PAGE TEXT:
☆ ☆ ☆ ☆ ☆
The NSPCC has many partnerships across the UK in four different areas – employee engagement, commercial, cause-related and strategic. And we work with many great organisations including our Charity of the Year partnership with Credit Suisse, Café Rouge and First Utility and have long standing relationships with companies like BT where we’ve worked together on ChildLine for more than 30 years.

We are moving towards having fewer, bigger and more strategic partners like O2, our most recent relationship, where it is as much about value as it is fundraising. With O2, our goal is that within three years, every family with 8-13 year olds in the UK will understand – and have regular conversations with their children – about their online world, just as they would about their day at school. To kids, online life is real life and online friends are real friends. There is no distinction. Children need their parents, teachers, and family to be just as involved in their online lives as they are in other aspects, to help keep them safe.

That’s why this partnership is so important; it is the first time we’ve worked like this and we’re really excited that together we can help parents and carers explore and understand the internet, as kids know it. Together we’re offering an Online Safety helpline that parents can call if they want advice or are worried, running parent workshops in schools and have just launched a Net Aware app that offers information on many social media sites.
☆ ☆ ☆ ☆ ☆
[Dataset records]
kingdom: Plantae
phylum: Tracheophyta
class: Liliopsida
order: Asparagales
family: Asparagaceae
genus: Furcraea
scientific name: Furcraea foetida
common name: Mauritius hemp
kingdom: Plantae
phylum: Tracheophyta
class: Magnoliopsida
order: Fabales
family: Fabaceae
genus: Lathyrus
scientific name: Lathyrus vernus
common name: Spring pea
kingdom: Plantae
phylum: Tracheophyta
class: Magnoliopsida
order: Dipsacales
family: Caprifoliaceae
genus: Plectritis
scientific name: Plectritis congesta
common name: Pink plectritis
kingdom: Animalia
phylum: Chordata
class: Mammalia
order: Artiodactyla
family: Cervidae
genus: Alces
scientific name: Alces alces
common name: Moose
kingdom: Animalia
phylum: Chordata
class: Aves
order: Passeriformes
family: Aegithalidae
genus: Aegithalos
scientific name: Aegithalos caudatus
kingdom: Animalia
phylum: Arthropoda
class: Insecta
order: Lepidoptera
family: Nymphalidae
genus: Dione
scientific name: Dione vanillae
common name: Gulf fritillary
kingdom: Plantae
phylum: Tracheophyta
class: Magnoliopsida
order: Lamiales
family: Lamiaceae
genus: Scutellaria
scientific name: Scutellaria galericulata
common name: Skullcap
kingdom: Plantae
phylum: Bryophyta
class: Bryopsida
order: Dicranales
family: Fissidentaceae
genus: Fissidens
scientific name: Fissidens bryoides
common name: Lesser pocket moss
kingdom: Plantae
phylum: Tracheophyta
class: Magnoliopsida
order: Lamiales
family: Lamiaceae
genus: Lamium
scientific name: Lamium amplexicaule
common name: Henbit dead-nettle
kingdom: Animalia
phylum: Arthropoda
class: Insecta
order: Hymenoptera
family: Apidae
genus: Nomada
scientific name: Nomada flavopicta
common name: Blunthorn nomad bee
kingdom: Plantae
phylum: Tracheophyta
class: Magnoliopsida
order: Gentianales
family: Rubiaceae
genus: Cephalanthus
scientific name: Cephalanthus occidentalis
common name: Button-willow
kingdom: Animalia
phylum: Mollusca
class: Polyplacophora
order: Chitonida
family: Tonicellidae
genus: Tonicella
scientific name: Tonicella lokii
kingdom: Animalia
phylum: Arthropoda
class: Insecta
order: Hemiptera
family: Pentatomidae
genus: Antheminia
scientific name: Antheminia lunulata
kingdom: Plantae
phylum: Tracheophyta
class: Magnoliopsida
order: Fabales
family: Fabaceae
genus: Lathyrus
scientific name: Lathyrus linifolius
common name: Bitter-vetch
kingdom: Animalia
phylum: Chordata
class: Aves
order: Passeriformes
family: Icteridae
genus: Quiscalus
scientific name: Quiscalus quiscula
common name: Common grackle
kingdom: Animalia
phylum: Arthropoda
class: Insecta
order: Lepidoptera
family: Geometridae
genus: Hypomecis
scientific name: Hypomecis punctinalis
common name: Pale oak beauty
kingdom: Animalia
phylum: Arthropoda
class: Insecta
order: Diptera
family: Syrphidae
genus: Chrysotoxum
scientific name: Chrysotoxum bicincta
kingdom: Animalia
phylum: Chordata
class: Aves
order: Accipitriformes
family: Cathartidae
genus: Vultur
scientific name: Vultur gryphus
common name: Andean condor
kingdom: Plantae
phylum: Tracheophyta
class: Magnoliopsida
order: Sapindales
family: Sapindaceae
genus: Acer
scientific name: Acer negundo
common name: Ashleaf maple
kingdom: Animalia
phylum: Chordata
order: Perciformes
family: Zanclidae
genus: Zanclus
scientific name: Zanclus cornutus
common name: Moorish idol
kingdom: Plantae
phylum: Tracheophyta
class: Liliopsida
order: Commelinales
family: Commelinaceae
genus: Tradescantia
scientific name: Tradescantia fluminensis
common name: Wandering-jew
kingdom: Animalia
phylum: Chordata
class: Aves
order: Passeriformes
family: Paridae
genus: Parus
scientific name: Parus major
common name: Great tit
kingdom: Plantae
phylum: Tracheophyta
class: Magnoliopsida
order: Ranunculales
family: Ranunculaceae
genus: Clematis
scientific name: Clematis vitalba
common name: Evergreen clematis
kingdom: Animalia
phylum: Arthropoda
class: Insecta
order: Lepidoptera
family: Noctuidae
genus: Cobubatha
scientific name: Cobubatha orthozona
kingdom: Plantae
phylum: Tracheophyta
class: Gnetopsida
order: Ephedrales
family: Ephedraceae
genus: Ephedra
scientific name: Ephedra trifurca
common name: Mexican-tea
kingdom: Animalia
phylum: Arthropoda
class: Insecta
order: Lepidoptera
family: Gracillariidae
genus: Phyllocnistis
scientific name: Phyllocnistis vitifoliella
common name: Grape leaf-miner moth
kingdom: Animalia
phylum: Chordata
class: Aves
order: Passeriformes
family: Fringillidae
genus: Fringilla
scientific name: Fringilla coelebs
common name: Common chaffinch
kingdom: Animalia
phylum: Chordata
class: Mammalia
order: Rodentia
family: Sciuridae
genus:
☆ ☆ ☆ ☆ ☆
WORK INSTRUCTIONS:
1. Extract from the partnerships text, word for word, the passage starting at "That’s why this" and ending at "social media sites.".
2. Answer these from the partnerships text:
(a) For how many years has the NSPCC worked with BT on ChildLine?
(b) What age range of children does the goal set with O2 cover?
(c) What does the Net Aware app offer?
3. Using the partnerships text, explain why children need their parents, teachers, and family to be involved in their online lives.
None of the data matters for this work.

ANSWERS TO EACH TASK:
1.
That’s why this partnership is so important; it is the first time we’ve worked like this and we’re really excited that together we can help parents and carers explore and understand the internet, as kids know it. Together we’re offering an Online Safety helpline that parents can call if they want advice or are worried, running parent workshops in schools and have just launched a Net Aware app that offers information on many social media sites.

2.
(a) More than 30 years.
(b) 8-13 year olds.
(c) Information on many social media sites.

3. To kids, online life is real life and online friends are real friends, with no distinction between the two. So children need these adults to be as involved online as they are in other parts of their lives, to help keep them safe.